D =/= rédaction, texte narratif

D =/= essai (littéraire)- forme élaborée de la rédaction.

Un Essai se présente généralement sous la forme d'une suite de "variations" stylistiques ou thématiques autour d'un sujet donné.

D =/= exposé, texte énonciatif

L'exposé est la présentation-bilan d'un ensemble d'informations ou de connaissances sur un sujet donné. La synthèse qui le constitue réunit des produits de la réflexion ou de la recherche, et elle n'envisage l'élaboration de ces produits ( la réflexion en acte) qu'occasionnellement, par exemple pour en effectuer la critique en visant la démarche qui la fonde.

 

Ce qu'elle est

 

D. = texte argumentatif, consistant dans l'examen d'une question, qui exige qu'un problème soit soulevé, posé, traité et résolu :

. soulevé dans un premier temps, constitutif de l'introduction,

. posé et traité dans un deuxième temps, constitutif du développement,

. et résolu dans un dernier temps, constitutif de la conclusion.

Assujettie à l'examen d'un problème, elle doit le définir, et le traiter de façon démonstrative.

A ce titre, elle est plus proche d'un devoir de maths que de français, à cette différence près qu'il revient à l'auteur de la dissertation de concevoir l'énoncé du problème à traiter alors que celui-ci est fourni déjà rédigé en maths...

Le sujet de la dissertation au baccalauréat se présente sous la forme d'une question.

C'est d'elle qu'il faut partir. C'est elle qu'il faut commencer par étudier pour parvenir à formuler le problème qui devra être traité.

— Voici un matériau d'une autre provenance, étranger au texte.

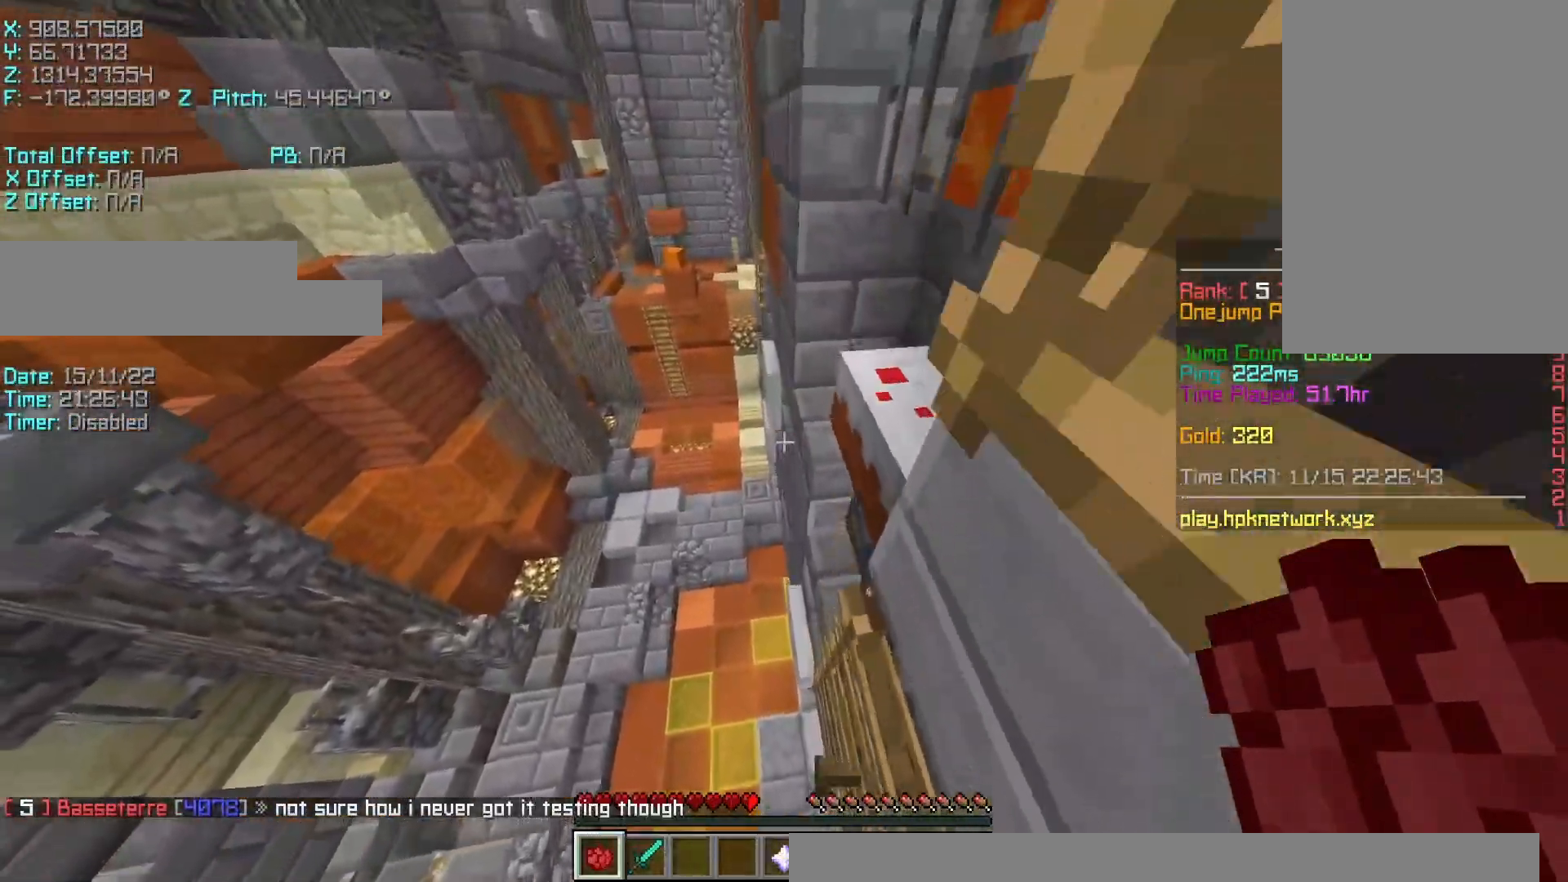
{"keys": ["d", "space", "w"], "events": [[150, "r", "up"], [200, "d", "down"]]}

Il faut donc bien se garder de commencer par répondre à la question posée !

 

 

Travail préliminaire à la rédaction

 

 Analyse du libellé du sujet
- Il faut commencer par se demander ce qui est en question dans la question posée.
• Il convient pour cela de distinguer dans l'énoncé su sujet
a) les termes du sujet qui désignent ce sur quoi porte la question, son " objet "

b) de ceux qui disent ce que l'on demande à son "sujet".

• Ex. Est-il nécessaire de penser pour avoir des opinions?

Objet : les opinions
Sujet: part qui revient à la pensée dans leur constitution

- Il faut ensuite définir le sens global de la question en précisant le sens qu'ont les termes qui la composent.

Ex.

Est-il NECESSAIRE de penser pour avoir des opinions?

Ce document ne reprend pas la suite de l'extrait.